▶ **Required action 1**
In the feng shui remedies text, which element can calm the Fire of the kitchen?
▶ **Required action 2**
Decide whether each statement agrees with the feng shui remedies text. For each one, answer yes or no and quote the deciding words. (a) The jade plant is also called the wealth plant. (b) In a kitchen, Water objects next to Fire objects should be separated with Wood. (c) Artwork of horses should be hung so the horses seem to run out the front door.
▶ **Required action 3**
Write the next part of the feng shui remedies text, picking up after its final sentence.

** Text passage follows **

Easy Feng Shui Remedies for Your Home

FENG SHUI REMEDIES

If you have artwork of horses in your home, make sure they’re not positioned as if they’re running out your front door, or chi will run out too!

The green walls and ceramic platter above the stove add Earth element to calm the Fire of the kitchen. A mirror behind the storage canisters, the food they contain, and their associated prosperity, adds luck.

Like other plants with heart-shaped or round leaves, the succulent called jade plant (Crassula ovata) generates prosperity luck when placed in a Wood element location, and its rounded leaves are good for blocking cutting chi. It’s also known as the wealth plant because its leaves resemble pieces of the valuable gemstone.

FIRE AND WATER: PROBLEM BATHROOMS, KITCHENS, AND APPLIANCES

Homeowners are usually stuck with someone else’s decisions about the placement of bathrooms, kitchens, and major appliances. But you should do your best to harmoniously balance Fire and Water in those areas because they’re present in their purest forms and their conflict unsettles the energy of the whole house. Think of what happens, for example, when you put a spoon of cold water into a red-hot skillet. Now think of what happens when you put a spoon of hot water into the same skillet. Just as Chinese medicine seeks to weaken the elements that contribute to an illness rather than obliterate a patient’s symptoms, so Feng Shui approaches elemental conflicts.

Fire rules the kitchen and can be calmed with Earth. If a kitchen’s Water objects (sink, dishwasher, refrigerator) are next to Fire objects (stove, microwave, toaster), separate them with Metal: a container or a metal bulletin board attached to the side of the refrigerator. Add a potted plant or something green because Wood weakens Water. Put away any cutting implements, too.

** End of Text passage **
** Extracted records follows **

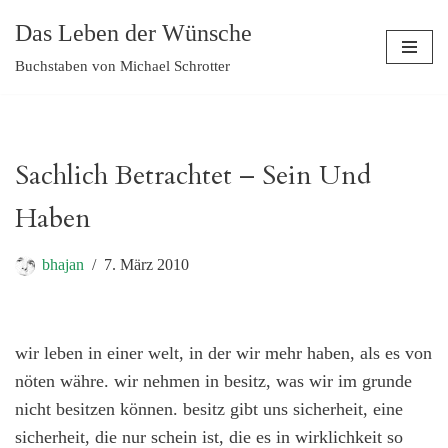
Das Leben der Wünsche
Zum
Buchstaben von Michael Schrotter
Inhalt
springen
Sachlich Betrachtet – Sein Und
Haben
bhajan
7. März 2010
wir leben in einer welt, in der wir mehr haben, als es von
nöten währe. wir nehmen in besitz, was wir im grunde
nicht besitzen können. besitz gibt uns sicherheit, eine
sicherheit, die nur schein ist, die es in wirklichkeit so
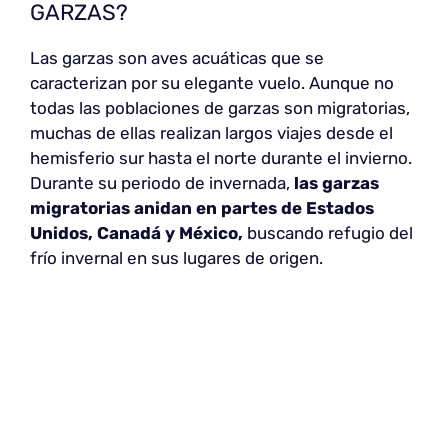
GARZAS?
Las garzas son aves acuáticas que se
caracterizan por su elegante vuelo. Aunque no
todas las poblaciones de garzas son migratorias,
muchas de ellas realizan largos viajes desde el
hemisferio sur hasta el norte durante el invierno.
Durante su periodo de invernada,
las garzas
migratorias anidan en partes de Estados
Unidos, Canadá y México,
buscando refugio del
frío invernal en sus lugares de origen.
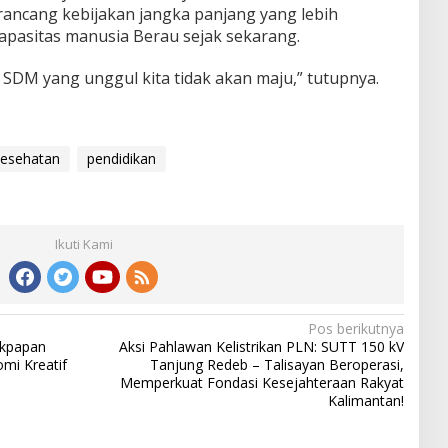
ancang kebijakan jangka panjang yang lebih
apasitas manusia Berau sejak sekarang.
 SDM yang unggul kita tidak akan maju,” tutupnya.
kesehatan
pendidikan
Ikuti Kami
Pos berikutnya
ikpapan
Aksi Pahlawan Kelistrikan PLN: SUTT 150 kV
mi Kreatif
Tanjung Redeb – Talisayan Beroperasi,
Memperkuat Fondasi Kesejahteraan Rakyat
Kalimantan!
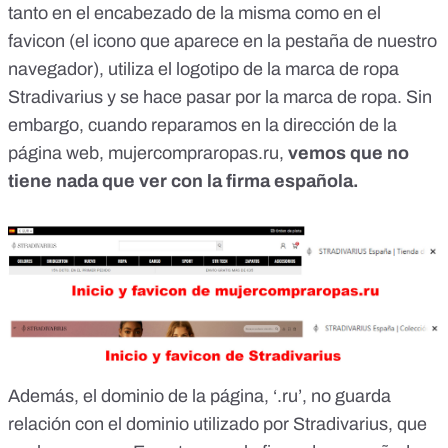
tanto en el encabezado de la misma como en el
favicon (el icono que aparece en la pestaña de nuestro
navegador), utiliza el logotipo de la marca de ropa
Stradivarius y se hace pasar por la marca de ropa. Sin
embargo, cuando reparamos en la dirección de la
página web, mujercompraropas.ru,
vemos que no
tiene nada que ver con la firma española.
Además, el dominio de la página, ‘.ru’, no guarda
relación con el dominio utilizado por Stradivarius, que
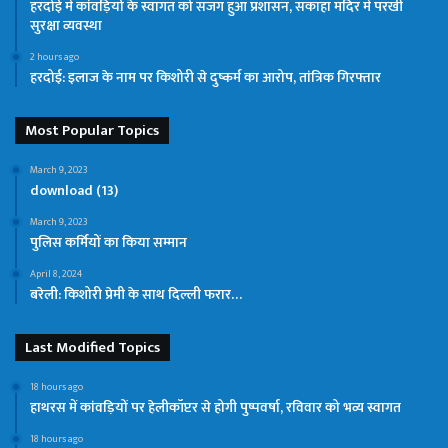
हरदोई में कांवड़ियों के स्वागत को सजग हुआ प्रशासन, सकाहा मंदिर में परखी
सुरक्षा व्यवस्था
2 hours ago
हरदोई: इलाज के नाम पर किशोरी से दुष्कर्म का आरोप, तांत्रिक गिरफ्तार
Most Popular Topics
March 9, 2023
download (13)
March 9, 2023
पुलिस कर्मियों का किया सम्मान
April 8, 2024
बरेली: किशोरी प्रेमी के साथ दिल्ली फरार…
Last Modified Topics
18 hours ago
हाथरस में कांवड़ियों पर हेलीकॉप्टर से होगी पुष्पवर्षा, रविवार को भव्य स्वागत
18 hours ago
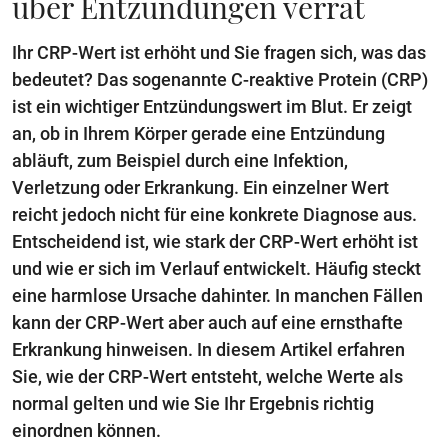
über Entzündungen verrät
Ihr CRP-Wert ist erhöht und Sie fragen sich, was das
bedeutet? Das sogenannte C-reaktive Protein (CRP)
ist ein wichtiger Entzündungswert im Blut. Er zeigt
an, ob in Ihrem Körper gerade eine Entzündung
abläuft, zum Beispiel durch eine Infektion,
Verletzung oder Erkrankung. Ein einzelner Wert
reicht jedoch nicht für eine konkrete Diagnose aus.
Entscheidend ist, wie stark der CRP-Wert erhöht ist
und wie er sich im Verlauf entwickelt. Häufig steckt
eine harmlose Ursache dahinter. In manchen Fällen
kann der CRP-Wert aber auch auf eine ernsthafte
Erkrankung hinweisen. In diesem Artikel erfahren
Sie, wie der CRP-Wert entsteht, welche Werte als
normal gelten und wie Sie Ihr Ergebnis richtig
einordnen können.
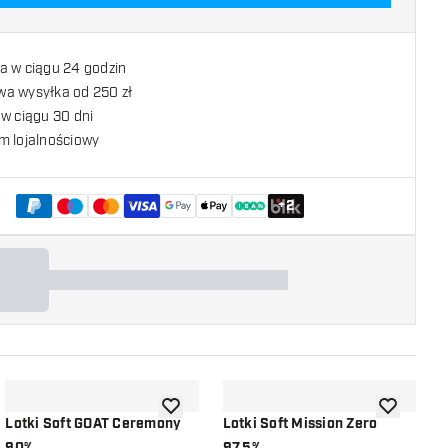
a w ciągu 24 godzin
a wysyłka od 250 zł
w ciągu 30 dni
m lojalnościowy
+
2
listy życzeń
dodaj do listy życzeń
dodaj do li
Lotki Soft GOAT Ceremony
Lotki Soft Mission Zero
L
90%
97.5%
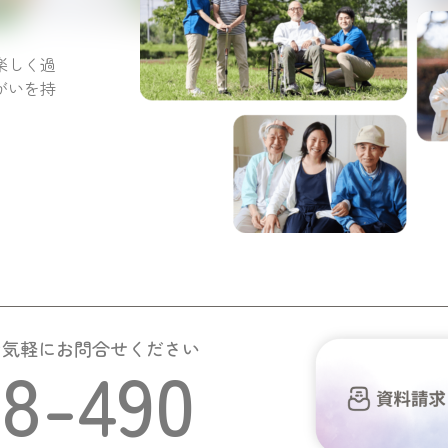
。
楽しく過
がいを持
お気軽にお問合せください
58-490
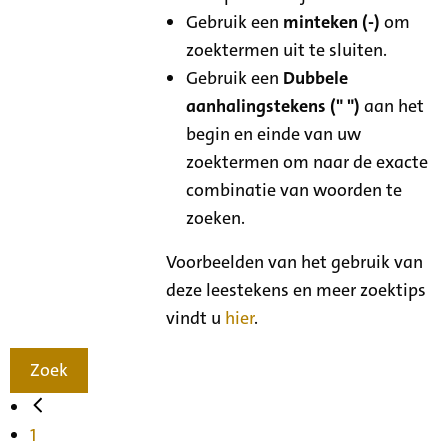
Gebruik een
minteken (-)
om
zoektermen uit te sluiten.
Gebruik een
Dubbele
aanhalingstekens (" ")
aan het
begin en einde van uw
zoektermen om naar de exacte
combinatie van woorden te
zoeken.
Voorbeelden van het gebruik van
deze leestekens en meer zoektips
vindt u
hier
.
Zoek
1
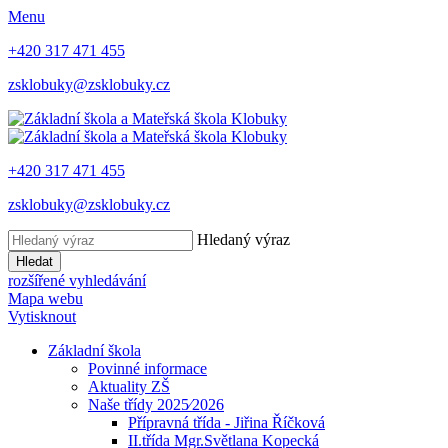
Menu
+420 317 471 455
zsklobuky@zsklobuky.cz
+420 317 471 455
zsklobuky@zsklobuky.cz
Hledaný výraz
Hledat
rozšířené vyhledávání
Mapa webu
Vytisknout
Základní škola
Povinné informace
Aktuality ZŠ
Naše třídy 2025⁄2026
Přípravná třída - Jiřina Říčková
II.třída Mgr.Světlana Kopecká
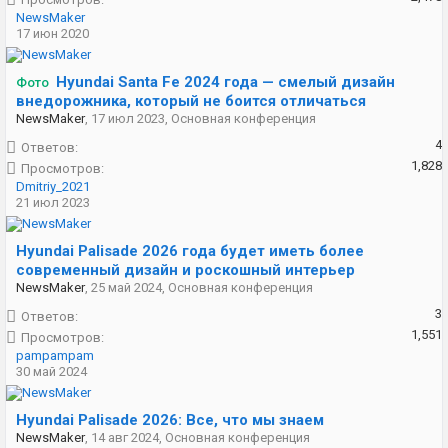
NewsMaker
17 июн 2020
Hyundai Santa Fe 2024 года — смелый дизайн
Фото
внедорожника, который не боится отличаться
NewsMaker
,
17 июл 2023
,
Основная конференция
4
Ответов:
1,828
Просмотров:
Dmitriy_2021
21 июл 2023
Hyundai Palisade 2026 года будет иметь более
современный дизайн и роскошный интерьер
NewsMaker
,
25 май 2024
,
Основная конференция
3
Ответов:
1,551
Просмотров:
pampampam
30 май 2024
Hyundai Palisade 2026: Все, что мы знаем
NewsMaker
,
14 авг 2024
,
Основная конференция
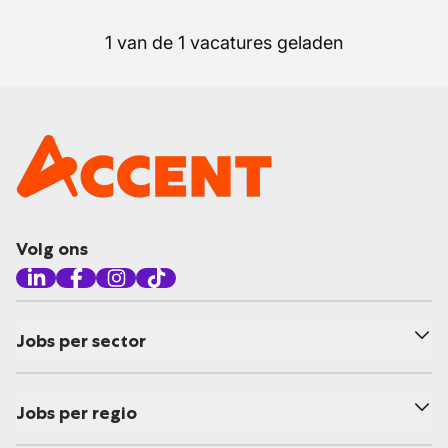
1 van de 1 vacatures geladen
Volg ons
Jobs per sector
Jobs per regio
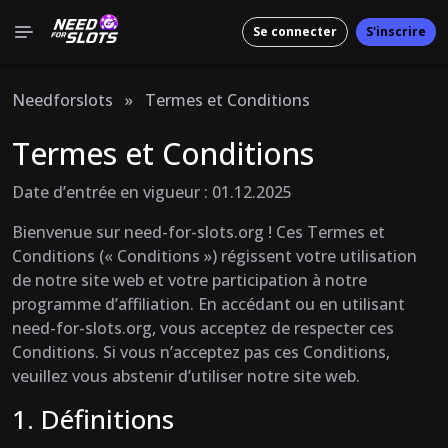
Se connecter
S'inscrire
Needforslots
»
Termes et Conditions
Termes et Conditions
Date d’entrée en vigueur : 01.12.2025
Bienvenue sur need-for-slots.org ! Ces Termes et
Conditions (« Conditions ») régissent votre utilisation
de notre site web et votre participation à notre
programme d’affiliation. En accédant ou en utilisant
need-for-slots.org, vous acceptez de respecter ces
Conditions. Si vous n’acceptez pas ces Conditions,
veuillez vous abstenir d’utiliser notre site web.
1. Définitions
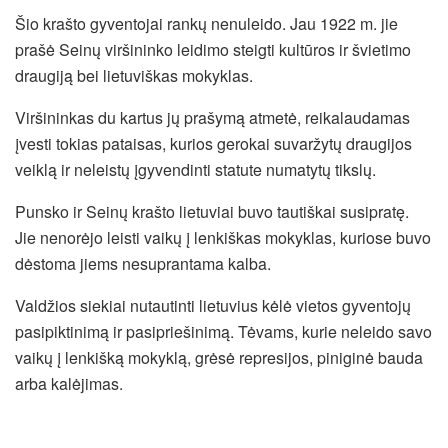
Šio krašto gyventojai rankų nenuleido. Jau 1922 m. jie
prašė Seinų viršininko leidimo steigti kultūros ir švietimo
draugiją bei lietuviškas mokyklas.
Viršininkas du kartus jų prašymą atmetė, reikalaudamas
įvesti tokias pataisas, kurios gerokai suvaržytų draugijos
veiklą ir neleistų įgyvendinti statute numatytų tikslų.
Punsko ir Seinų krašto lietuviai buvo tautiškai susipratę.
Jie nenorėjo leisti vaikų į lenkiškas mokyklas, kuriose buvo
dėstoma jiems nesuprantama kalba.
Valdžios siekiai nutautinti lietuvius kėlė vietos gyventojų
pasipiktinimą ir pasipriešinimą. Tėvams, kurie neleido savo
vaikų į lenkišką mokyklą, grėsė represijos, piniginė bauda
arba kalėjimas.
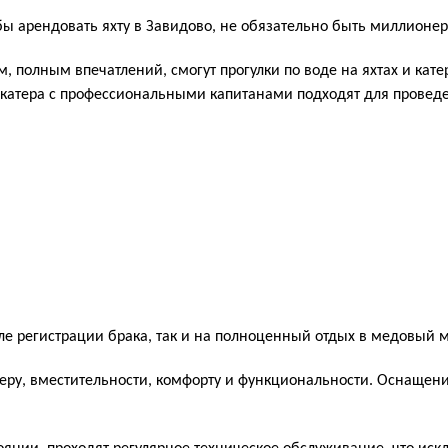
тобы арендовать яхту в Завидово, не обязательно быть миллионе
 полным впечатлений, смогут прогулки по воде на яхтах и ​​кат
катера с профессиональными капитанами подходят для провед
ле регистрации брака, так и на полноценный отдых в медовый 
меру, вместительности, комфорту и функциональности. Оснащен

** End of Extracted records **

▶ **Exercise result 1**
Earth

▶ **Exercise result 2**
(a) Yes: "It’s also known as the wealth plant"
(b) No: "separate them with Metal"
(c) No: "make sure they’re not positioned as if they’re running out your front door"

▶ **Exercise result 3**
Water dominates bathrooms and should be calmed with Wood or a stronger antagonist, Earth. If a bathroom opens directly into the kitchen, always keep the door closed and install a mirror on the outside of the door. And if by some chance a toilet lies on the opposite side of a wall it shares in common with the stove in an adjoining kitchen, attach a mirror to the wall behind the stove, the mirrored side against the wall, to block the conflict of Fire and Water. If you apply the bugua to an entire floor of your home, you may see that the kitchen Fire or bathroom Water element conflicts with the guas in which the rooms lie. For example, a kitchen may lie in the Life’s Path gua, which is Water element.

MORE BATHROOM TIPS

Bathrooms can create real Feng Shui problems. Because chi acts like water and literally escapes through open drains, keep sinks and tubs stoppered or covered with a strainer. Keep toilet covers down (especially during flushing!) and bathroom doors closed. Some practitioners also position substantial rocks underneath the toilet tank and attach a small, round mirror to the ceiling directly above the center of the toilet to deflect unhealthy chi back to the source.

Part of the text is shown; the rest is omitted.